=== Study questions ===
A. Answer these questions from the review of Joan Didion's memoir, one per line:
(i) Which publisher released the book, and in what year?
(ii) What did Didion's daughter develop before Christmas of 2003?
(iii) With what two sentences does the book begin?
B. Reproduce everything in the review of Joan Didion's memoir from "A few years" down to "of each person.".
C. Take the review of Joan Didion's memoir further, continuing from its last sentence.

=== Document text ===
[Start of section]

A few years ago Joan Didion, the writer whose illustrious career has inspired many other writers, suffered great personal loss, and, as the best writers do, she turned to words to try to make sense of what had happened. The Year of Magical Thinking (Borzoi Books, Alfred A. Knopf, 2005), is the result. It is a brilliant exploration of the year after her husband, the writer John Gregory Dunne died, and during which their child, Quintana, continued to have serious health problems. It is also a lament for us all and for the price life ultimately demands of each person.
The Year of Magical Thinking is a stunningly honest memoir, the story of a life lived in good times and in bad. The bad times became very bad indeed before Christmas of 2003, when Didion and John Gregory Dunne’s daughter became sick and developed septic shock. Just days after this, Dunne suffered a fatal coronary while he and Didion were having dinner. Although Quintana did get through her initial health crisis, she later became sick again, and had to have brain surgery. In The Year of Magical Thinking, Didion struggles to deal with the “weeks and then months that cut loose any fixed idea I ever had about death, about illness … about life itself.”
The book begins with a blunt reminder that: “Life changes fast. Life changes in the instant.” Reading about how her life changed after the tragedies she suffered is difficult, but seeing how words, in the care of such a master, can illuminate our common human journey is uplifting. For writers, this book is a master class in just what is possible with this craft of putting words on paper.

[End of section]

=== Entries supplied ===
[Start of section]

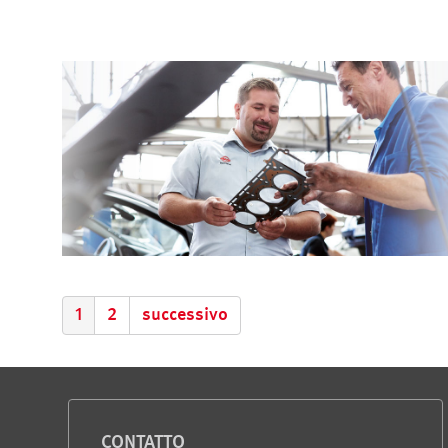
1
2
successivo
Servizio e informazioni
CONTATTO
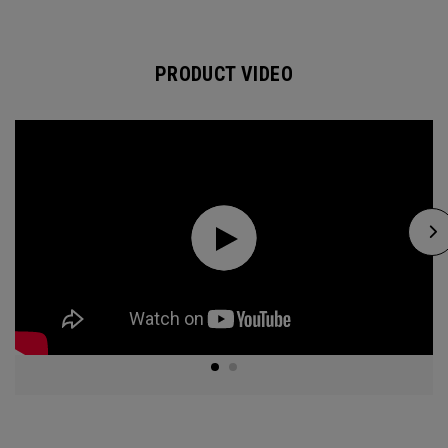
PRODUCT VIDEO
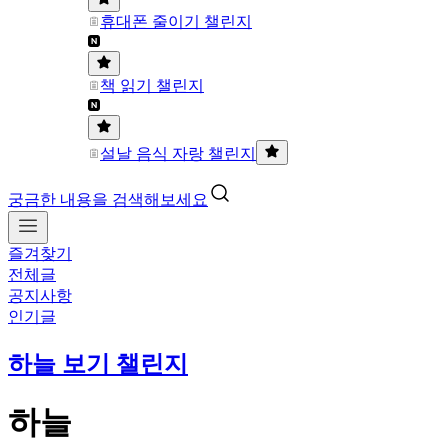
휴대폰 줄이기 챌린지
책 읽기 챌린지
설날 음식 자랑 챌린지
궁금한 내용을 검색해보세요
즐겨찾기
전체글
공지사항
인기글
하늘 보기 챌린지
하늘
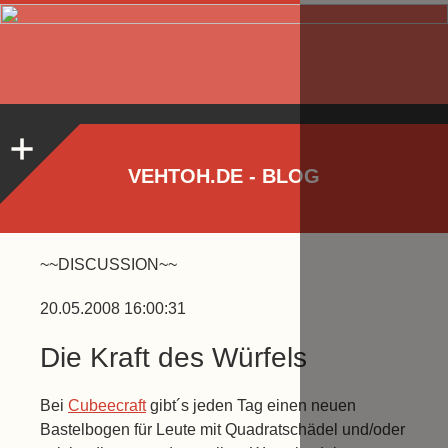
VEHTOH.DE - BLOG
~~DISCUSSION~~
20.05.2008 16:00:31
Die Kraft des Würfels
Bei
Cubeecraft
gibt´s jeden Tag einen neuen
Bastelbogen für Leute mit Quadratschädel und/oder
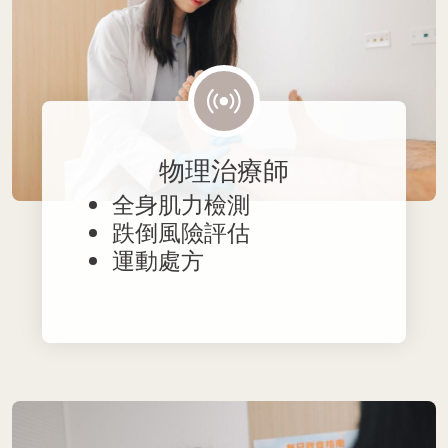
物理治療師
全身肌力檢測
跌倒風險評估
運動處方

[End of section]

=== Task results ===
A.
(i) Borzoi Books, Alfred A. Knopf, in 2005.
(ii) Septic shock.
(iii) "Life changes fast. Life changes in the instant."

B.
A few years ago Joan Didion, the writer whose illustrious career has inspired many other writers, suffered great personal loss, and, as the best writers do, she turned to words to try to make sense of what had happened. The Year of Magical Thinking (Borzoi Books, Alfred A. Knopf, 2005), is the result. It is a brilliant exploration of the year after her husband, the writer John Gregory Dunne died, and during which their child, Quintana, continued to have serious health problems. It is also a lament for us all and for the price life ultimately demands of each person.

C.
At one point in her struggle to come to terms with what has happened, Didion writes about grief, and explains it perfectly. “Grief has no distance. Grief comes in waves, paroxysms, sudden apprehensions that weaken the knees and blind the eyes and obliterate the dailiness of life.”
Later, she goes on to put into words a realization that anyone who has lost someone knows to be true, that “… if we are to live ourselves there comes a point at which we must relinquish the dead, let them go, keep them dead.”
In today’s society, death is often softened, like a pill hidden in ice cream, to make it easier to take, but Didion’s observations are all the more precious for her not having done that. She has looked into the darkness and written about it with truth.
Joan Didion is the author of five novels, and seven other books of non-fiction. Her collected non-fiction pieces, We Tell Ourselves Stories in Order to Live (Everyman’s Library, 2006), should be required reading for every non-fiction writer. Perhaps The Year of Magical Thinking, which won the National Book Award, should be required reading for anyone who has suffered loss, because it shows how to endure, how to keep moving forward.